2) In book 1 of The Odyssey, Telemachus tells his mother: You should go back upstairs and take care of your work, Spinning and weaving, and have the maids do theirs. Speaking is for men, for...
2) In book 1 of The Odyssey, Telemachus tells his mother:
You should go back upstairs and take care of your work,
Spinning and weaving, and have the maids do theirs.
Speaking is for men, for all men, but for me
Especially, since I am master of this house. (1.376-9)
Is Telemachus correct that speaking and power are exclusively a man’s domain in The Odyssey? Is female power possible in The Odyssey? Back up your argument with specific quotations and examples from the text.
Telemachus is having an emotional moment here in this passage, which explains why he dismisses his mother like this. Female power is observable in Book 1 of The Odyssey, and though minor characters like Calypso are described as powerful ("Calypso, / the bewitching nymph/ the lustrous goddess, held [Odysseus] back"), Athena presents as the most powerful female at this point in the epic poem.
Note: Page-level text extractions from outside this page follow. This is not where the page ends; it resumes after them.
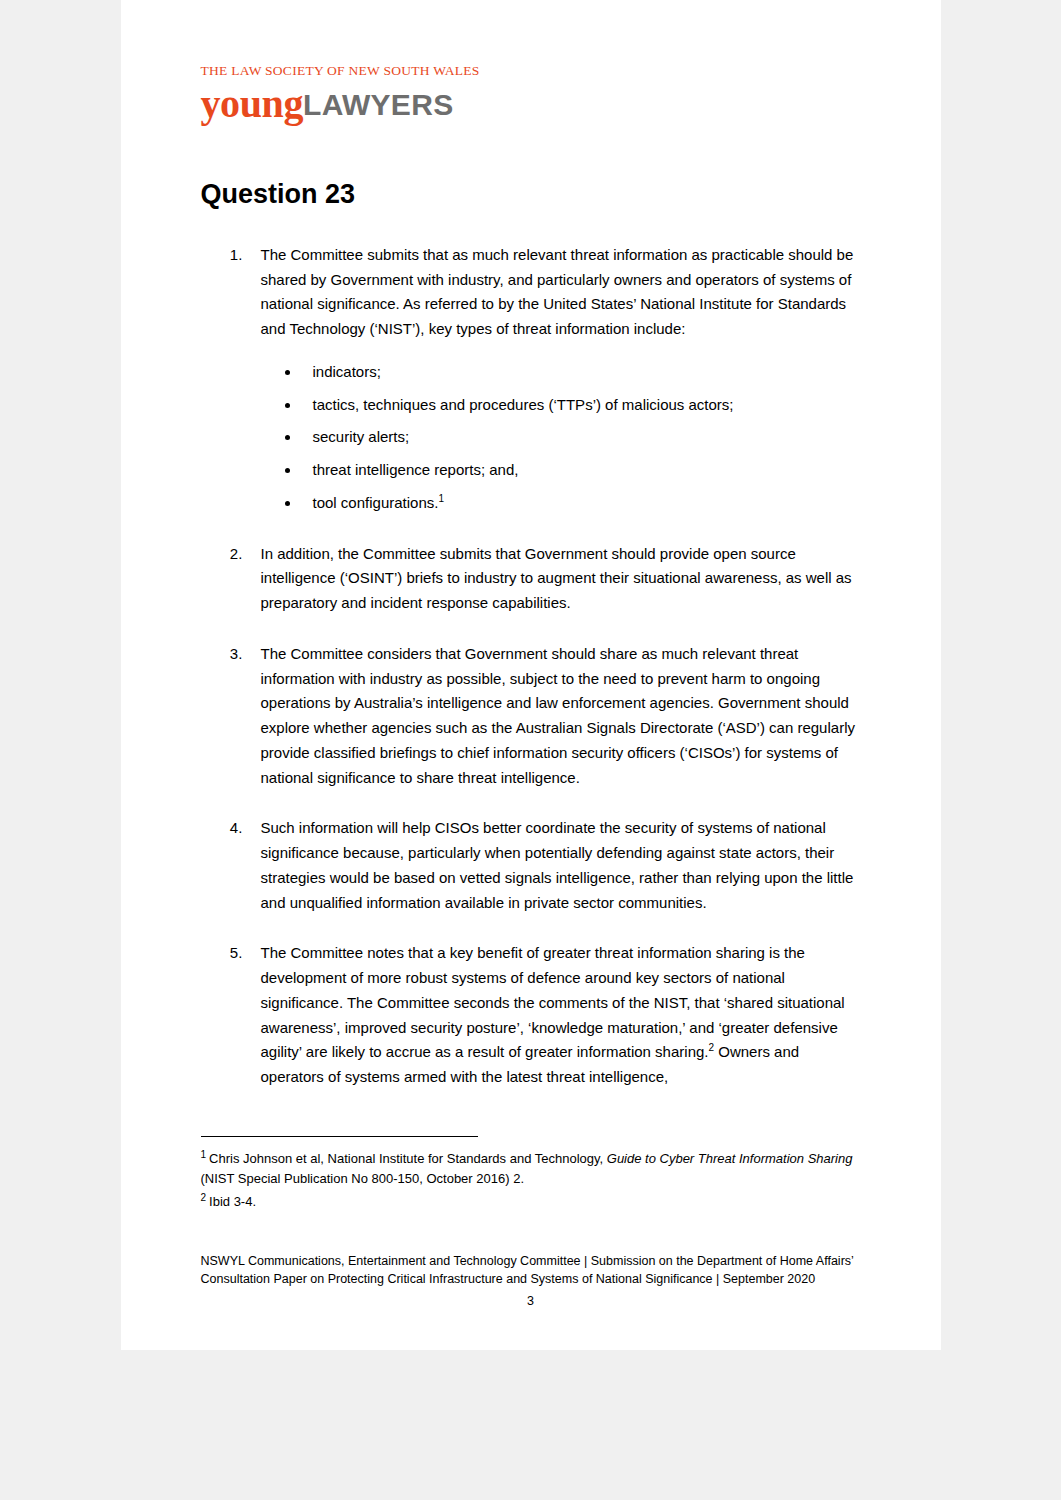THE LAW SOCIETY OF NEW SOUTH WALES
young LAWYERS
Question 23
The Committee submits that as much relevant threat information as practicable should be shared by Government with industry, and particularly owners and operators of systems of national significance. As referred to by the United States’ National Institute for Standards and Technology (‘NIST’), key types of threat information include:
indicators;
tactics, techniques and procedures (‘TTPs’) of malicious actors;
security alerts;
threat intelligence reports; and,
tool configurations.1
In addition, the Committee submits that Government should provide open source intelligence (‘OSINT’) briefs to industry to augment their situational awareness, as well as preparatory and incident response capabilities.
The Committee considers that Government should share as much relevant threat information with industry as possible, subject to the need to prevent harm to ongoing operations by Australia’s intelligence and law enforcement agencies. Government should explore whether agencies such as the Australian Signals Directorate (‘ASD’) can regularly provide classified briefings to chief information security officers (‘CISOs’) for systems of national significance to share threat intelligence.
Such information will help CISOs better coordinate the security of systems of national significance because, particularly when potentially defending against state actors, their strategies would be based on vetted signals intelligence, rather than relying upon the little and unqualified information available in private sector communities.
The Committee notes that a key benefit of greater threat information sharing is the development of more robust systems of defence around key sectors of national significance. The Committee seconds the comments of the NIST, that ‘shared situational awareness’, improved security posture’, ‘knowledge maturation,’ and ‘greater defensive agility’ are likely to accrue as a result of greater information sharing.2 Owners and operators of systems armed with the latest threat intelligence,
1 Chris Johnson et al, National Institute for Standards and Technology, Guide to Cyber Threat Information Sharing (NIST Special Publication No 800-150, October 2016) 2.
2 Ibid 3-4.
NSWYL Communications, Entertainment and Technology Committee | Submission on the Department of Home Affairs’ Consultation Paper on Protecting Critical Infrastructure and Systems of National Significance | September 2020
3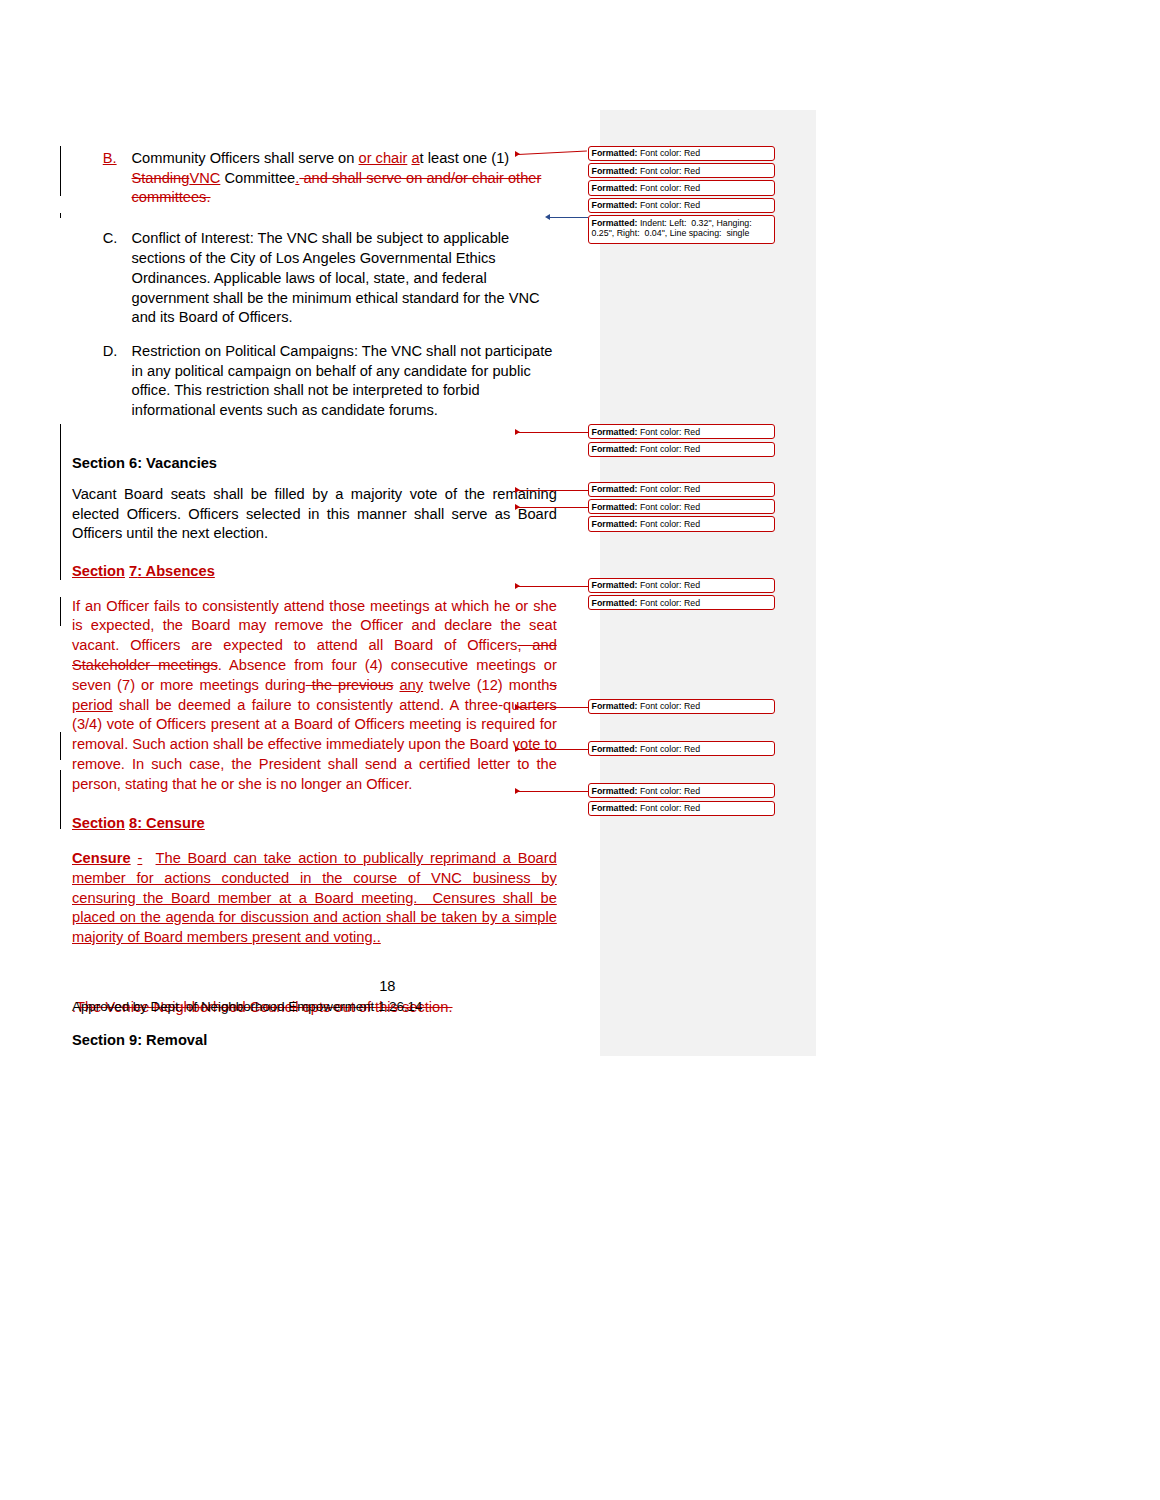B.
Community Officers shall serve on or chair at least one (1) Standing VNC Committee. and shall serve on and/or chair other committees.
C.
Conflict of Interest: The VNC shall be subject to applicable sections of the City of Los Angeles Governmental Ethics Ordinances. Applicable laws of local, state, and federal government shall be the minimum ethical standard for the VNC and its Board of Officers.
D.
Restriction on Political Campaigns: The VNC shall not participate in any political campaign on behalf of any candidate for public office. This restriction shall not be interpreted to forbid informational events such as candidate forums.
Section 6: Vacancies
Vacant Board seats shall be filled by a majority vote of the remaining elected Officers. Officers selected in this manner shall serve as Board Officers until the next election.
Section 7: Absences
If an Officer fails to consistently attend those meetings at which he or she is expected, the Board may remove the Officer and declare the seat vacant. Officers are expected to attend all Board of Officers, and Stakeholder meetings. Absence from four (4) consecutive meetings or seven (7) or more meetings during the previous any twelve (12) months period shall be deemed a failure to consistently attend. A three-quarters (3/4) vote of Officers present at a Board of Officers meeting is required for removal. Such action shall be effective immediately upon the Board vote to remove. In such case, the President shall send a certified letter to the person, stating that he or she is no longer an Officer.
Section 8: Censure
Censure - The Board can take action to publically reprimand a Board member for actions conducted in the course of VNC business by censuring the Board member at a Board meeting. Censures shall be placed on the agenda for discussion and action shall be taken by a simple majority of Board members present and voting..
. The Venice Neighborhood Council opts out of this section.
Section 9: Removal
A.
The Board may remove any Officer whenever the best interests of the VNC would be served. No Officer shall be removed for any arbitrary, capricious or discriminatory reason. Removal of a Board Officer requires a three-quarters (3/4) vote of the Board Officers present and voting at a meeting.
B.
If an Officer is elected to any City of Los Angeles political office, he or she must immediately resign from the Board.
18
Approved by Dept. of Neighborhood Empowerment 1.26.14
Formatted: Font color: Red
Formatted: Font color: Red
Formatted: Font color: Red
Formatted: Font color: Red
Formatted: Indent: Left: 0.32", Hanging: 0.25", Right: 0.04", Line spacing: single
Formatted: Font color: Red
Formatted: Font color: Red
Formatted: Font color: Red
Formatted: Font color: Red
Formatted: Font color: Red
Formatted: Font color: Red
Formatted: Font color: Red
Formatted: Font color: Red
Formatted: Font color: Red
Formatted: Font color: Red
Formatted: Font color: Red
Athena's power is observable in several circumstances. First of all, Athena is willing and able to argue with her father, Zeus, which shows a bravery and strength unique to her position as the daughter of Zeus: "Athena drove the matter home: / 'Father, son of Cronus, our high and mighty king, / surely he goes down to a death he earned in full!'". Secondly, Athena, in her determination to meet with Telemachus, changes her appearance into that of a man so well, that Telemachus doesn't even question the arrival of Athena-as-Mentes: "he glimpsed Athena now / and straight to the porch he went." This quote reflects the power of her determination as well as her skill in donning disguises, which has the power to convince. Thirdly, Athena has a powerful connection to the gods, which in turn, heightens her own potential to influence and to exert power of her own. She asserts to Telemachus, still in disguise: "Wait, / I'll make you a prophecy, one the immortal gods / have planted in my mind..."
So whether she is disguised as a man or standing as herself in front of her father, Athena's power is undeniable. Telemachus will soon learn that the power is certainly not exclusively the domain of men.